(About this exercise) Among the entries below, find every line that contains the string "format", then copy it.

=-=-=-=-=

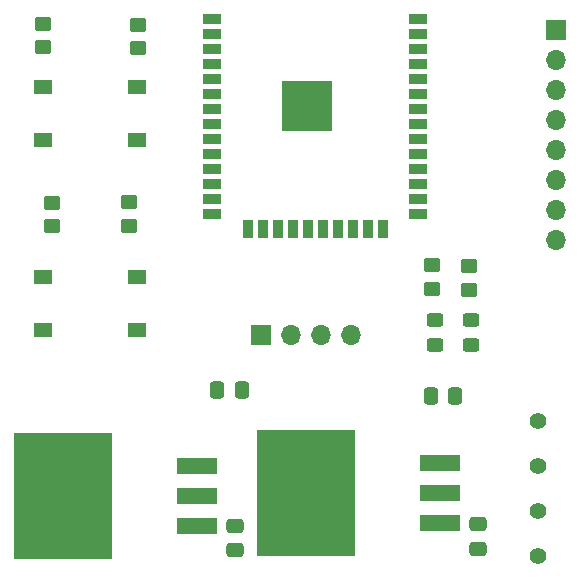
<source format=gts>
%TF.GenerationSoftware,KiCad,Pcbnew,8.0.0*%
%TF.CreationDate,2024-12-15T14:54:56+05:30*%
%TF.ProjectId,RFID_1,52464944-5f31-42e6-9b69-6361645f7063,rev?*%
%TF.SameCoordinates,Original*%
%TF.FileFunction,Soldermask,Top*%
%TF.FilePolarity,Negative*%
%FSLAX46Y46*%
G04 Gerber Fmt 4.6, Leading zero omitted, Abs format (unit mm)*
G04 Created by KiCad (PCBNEW 8.0.0) date 2024-12-15 14:54:56*
%MOMM*%
%LPD*%
G01*
G04 APERTURE LIST*
G04 Aperture macros list*
%AMRoundRect*
0 Rectangle with rounded corners*
0 $1 Rounding radius*
0 $2 $3 $4 $5 $6 $7 $8 $9 X,Y pos of 4 corners*
0 Add a 4 corners polygon primitive as box body*
4,1,4,$2,$3,$4,$5,$6,$7,$8,$9,$2,$3,0*
0 Add four circle primitives for the rounded corners*
1,1,$1+$1,$2,$3*
1,1,$1+$1,$4,$5*
1,1,$1+$1,$6,$7*
1,1,$1+$1,$8,$9*
0 Add four rect primitives between the rounded corners*
20,1,$1+$1,$2,$3,$4,$5,0*
20,1,$1+$1,$4,$5,$6,$7,0*
20,1,$1+$1,$6,$7,$8,$9,0*
20,1,$1+$1,$8,$9,$2,$3,0*%
G04 Aperture macros list end*
%ADD10R,3.505200X1.397000*%
%ADD11R,8.407400X10.718800*%
%ADD12C,1.397000*%
%ADD13RoundRect,0.250000X0.450000X-0.350000X0.450000X0.350000X-0.450000X0.350000X-0.450000X-0.350000X0*%
%ADD14RoundRect,0.250000X-0.475000X0.337500X-0.475000X-0.337500X0.475000X-0.337500X0.475000X0.337500X0*%
%ADD15RoundRect,0.250000X-0.450000X0.350000X-0.450000X-0.350000X0.450000X-0.350000X0.450000X0.350000X0*%
%ADD16R,1.550000X1.300000*%
%ADD17RoundRect,0.250000X-0.337500X-0.475000X0.337500X-0.475000X0.337500X0.475000X-0.337500X0.475000X0*%
%ADD18RoundRect,0.250000X0.450000X-0.325000X0.450000X0.325000X-0.450000X0.325000X-0.450000X-0.325000X0*%
%ADD19R,1.700000X1.700000*%
%ADD20O,1.700000X1.700000*%
%ADD21R,1.500000X0.900000*%
%ADD22R,0.900000X1.500000*%
%ADD23C,0.600000*%
%ADD24R,4.200000X4.200000*%
G04 APERTURE END LIST*
D10*
%TO.C,U3*%
X164050300Y-121140000D03*
X164050300Y-118600000D03*
X164050300Y-116060000D03*
D11*
X152709200Y-118600000D03*
%TD*%
D12*
%TO.C,J3*%
X172421000Y-123944900D03*
X172421000Y-120134900D03*
X172421000Y-116324900D03*
X172421000Y-112514900D03*
%TD*%
D13*
%TO.C,R3*%
X131241800Y-96037400D03*
X131241800Y-94037400D03*
%TD*%
D14*
%TO.C,C3*%
X167275000Y-121250000D03*
X167275000Y-123325000D03*
%TD*%
%TO.C,C4*%
X146750000Y-121400000D03*
X146750000Y-123475000D03*
%TD*%
D15*
%TO.C,R4*%
X137718800Y-94012000D03*
X137718800Y-96012000D03*
%TD*%
D16*
%TO.C,SW1*%
X130454600Y-84222200D03*
X138404600Y-84222200D03*
X130454600Y-88722200D03*
X138404600Y-88722200D03*
%TD*%
D15*
%TO.C,R2*%
X130479800Y-78873600D03*
X130479800Y-80873600D03*
%TD*%
D17*
%TO.C,C1*%
X163300000Y-110375000D03*
X165375000Y-110375000D03*
%TD*%
D18*
%TO.C,D4*%
X166674800Y-106045000D03*
X166674800Y-103995000D03*
%TD*%
D19*
%TO.C,J1*%
X148955600Y-105196800D03*
D20*
X151495600Y-105196800D03*
X154035600Y-105196800D03*
X156575600Y-105196800D03*
%TD*%
D17*
%TO.C,C2*%
X145245000Y-109855000D03*
X147320000Y-109855000D03*
%TD*%
D21*
%TO.C,U1*%
X144755200Y-78511400D03*
X144755200Y-79781400D03*
X144755200Y-81051400D03*
X144755200Y-82321400D03*
X144755200Y-83591400D03*
X144755200Y-84861400D03*
X144755200Y-86131400D03*
X144755200Y-87401400D03*
X144755200Y-88671400D03*
X144755200Y-89941400D03*
X144755200Y-91211400D03*
X144755200Y-92481400D03*
X144755200Y-93751400D03*
X144755200Y-95021400D03*
D22*
X147795200Y-96271400D03*
X149065200Y-96271400D03*
X150335200Y-96271400D03*
X151605200Y-96271400D03*
X152875200Y-96271400D03*
X154145200Y-96271400D03*
X155415200Y-96271400D03*
X156685200Y-96271400D03*
X157955200Y-96271400D03*
X159225200Y-96271400D03*
D21*
X162255200Y-95021400D03*
X162255200Y-93751400D03*
X162255200Y-92481400D03*
X162255200Y-91211400D03*
X162255200Y-89941400D03*
X162255200Y-88671400D03*
X162255200Y-87401400D03*
X162255200Y-86131400D03*
X162255200Y-84861400D03*
X162255200Y-83591400D03*
X162255200Y-82321400D03*
X162255200Y-81051400D03*
X162255200Y-79781400D03*
X162255200Y-78511400D03*
D23*
X151300200Y-85088900D03*
X151300200Y-86613900D03*
X152062700Y-84326400D03*
X152062700Y-85851400D03*
X152062700Y-87376400D03*
X152825200Y-85088900D03*
D24*
X152825200Y-85851400D03*
D23*
X152825200Y-86613900D03*
X153587700Y-84326400D03*
X153587700Y-85851400D03*
X153587700Y-87376400D03*
X154350200Y-85088900D03*
X154350200Y-86613900D03*
%TD*%
D16*
%TO.C,SW2*%
X130492600Y-100315200D03*
X138442600Y-100315200D03*
X130492600Y-104815200D03*
X138442600Y-104815200D03*
%TD*%
D10*
%TO.C,U2*%
X143546100Y-121390000D03*
X143546100Y-118850000D03*
X143546100Y-116310000D03*
D11*
X132205000Y-118850000D03*
%TD*%
D15*
%TO.C,R5*%
X163439600Y-99346400D03*
X163439600Y-101346400D03*
%TD*%
D18*
%TO.C,D1*%
X163634800Y-106045000D03*
X163634800Y-103995000D03*
%TD*%
D13*
%TO.C,R1*%
X138506200Y-80949800D03*
X138506200Y-78949800D03*
%TD*%
D19*
%TO.C,J2*%
X173939200Y-79400400D03*
D20*
X173939200Y-81940400D03*
X173939200Y-84480400D03*
X173939200Y-87020400D03*
X173939200Y-89560400D03*
X173939200Y-92100400D03*
X173939200Y-94640400D03*
X173939200Y-97180400D03*
%TD*%
D15*
%TO.C,R8*%
X166538400Y-99397200D03*
X166538400Y-101397200D03*
%TD*%
M02*

</source>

=-=-=-=-=

(Result)
<source format=gts>
G04 Gerber Fmt 4.6, Leading zero omitted, Abs format (unit mm)*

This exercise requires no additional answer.